The shape and form of a nation’s cuisine is at first wholly dependent on its soil and climate. In later years it may also be moulded and polished by its proximity to trading routes, and by war, foreign influences, economic prosperity, religion and so on, but its basic characteristics remain. The elementary ingredients of Poland’s cuisine were dictated by the rich, dark soil and the harsh northern climate, which yielded cereal crops such as rye, wheat, millet, barley and buckwheat. From these came bread: from rye the beautifully dark, dense, moist loaves so typical of this part of Europe; and, from other grains, white bread with which soups were made and whose stale crumbs were used to thicken and bind stuffings and sauces. Fried breadcrumbs have long been used as a garnish in Polish cooking, and à la Polonaise, which means a garnish of fried breadcrumbs, often with diced hard-boiled egg, is part of international gastronomic vocabulary.

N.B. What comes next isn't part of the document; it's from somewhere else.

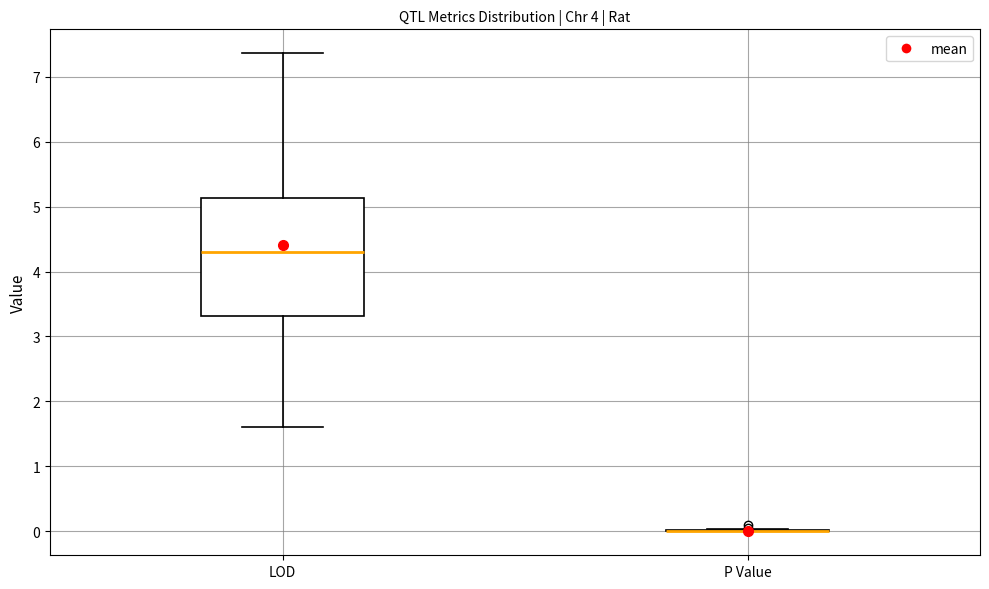

Reading left to right, read every box against the y-axis: the position of its median line, the range the box covers, and the ends of its whiskers. The values are not printed on the chart, so give them approximately, as read against the axis.

LOD: median 4.3, box 3.3 to 5.1, whiskers 1.6 to 7.4
P Value: box collapsed to a line at 0.0, whiskers 0.0 to 0.0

The basics also include the vegetables which grow readily in Poland, often in pickled form (SAUERKRAUT, pickled beetroot, cucumber, etc.). Hearty soups incorporating cereal and vegetable are important, e.g. Grochowka, yellow-pea soup with barley. Other soups are reminiscent of Russian or Lithuanian ones (sorrel soups; CHŁODNIK, cold beetroot soup). There are even dill soups, reflecting the position of DILL as the favourite flavouring. FRUIT SOUPS eaten in the summer in the north-west of Poland may well reflect an influence from Denmark and Germany.

Among the cereals, BUCKWHEAT ranks first in esteem; it appears in numerous forms, including an important role as a side dish for game or meat. Other staples include two dairy products. One is curd cheese, used for many purposes including zakuski, the Polish counterpart of the Russian ZAKUSKI; as a stuffing for pierogi (see PIROG); and for cheesecake. The other is smietana (like the Russian smetana, this product is usually translated as ‘sour cream’, although it is not quite the same: see SOUR CREAM).